WHAT NEEDS TO BE DONE
Copy the listing below word for word, leaving the pictures out of your reply.

[start]

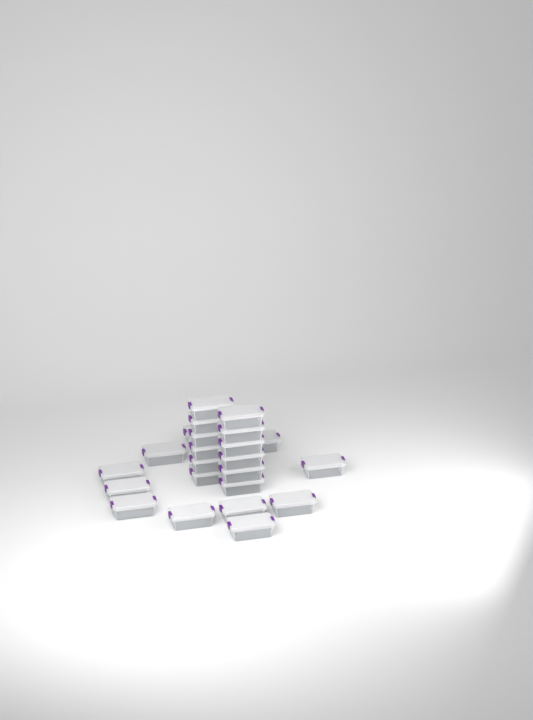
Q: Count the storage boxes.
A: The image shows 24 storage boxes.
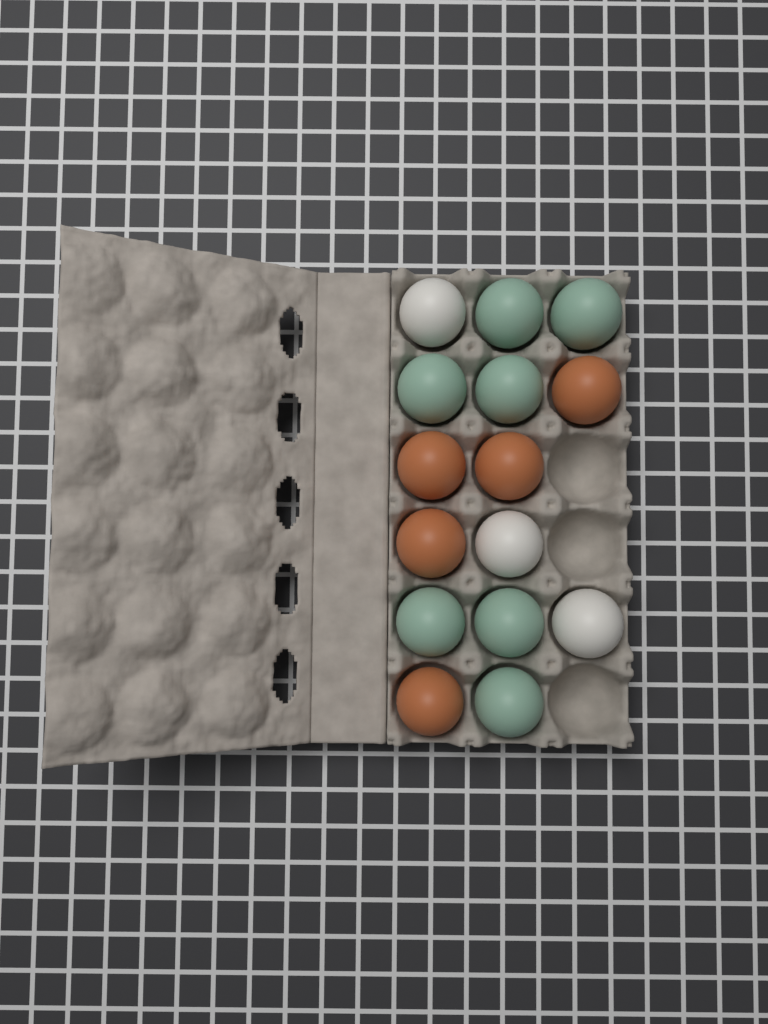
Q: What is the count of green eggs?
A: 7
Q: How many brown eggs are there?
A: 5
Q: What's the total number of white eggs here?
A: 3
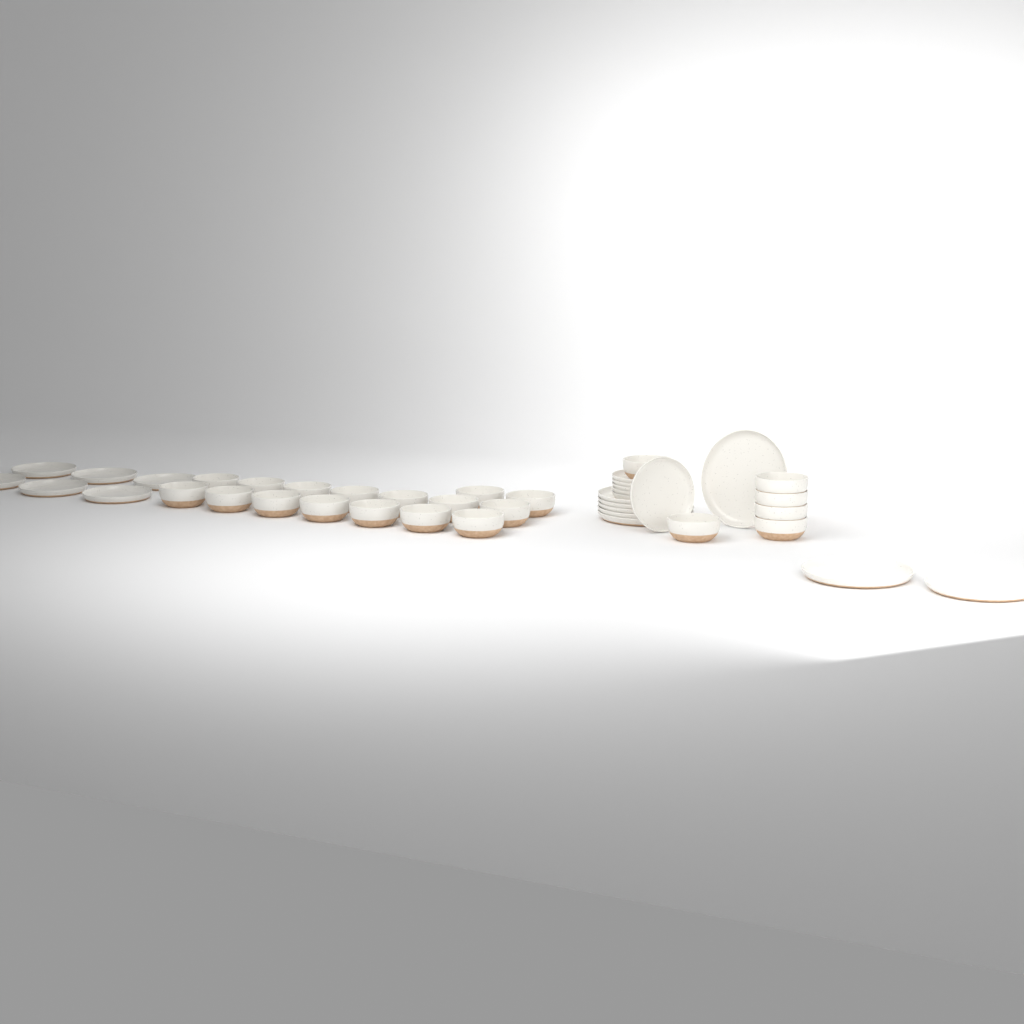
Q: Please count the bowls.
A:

[end]

FINAL RESULT
Q: Count the storage boxes.
A: The image shows 24 storage boxes.
Q: What is the count of green eggs?
A: 7
Q: How many brown eggs are there?
A: 5
Q: What's the total number of white eggs here?
A: 3
Q: Please count the bowls.
A:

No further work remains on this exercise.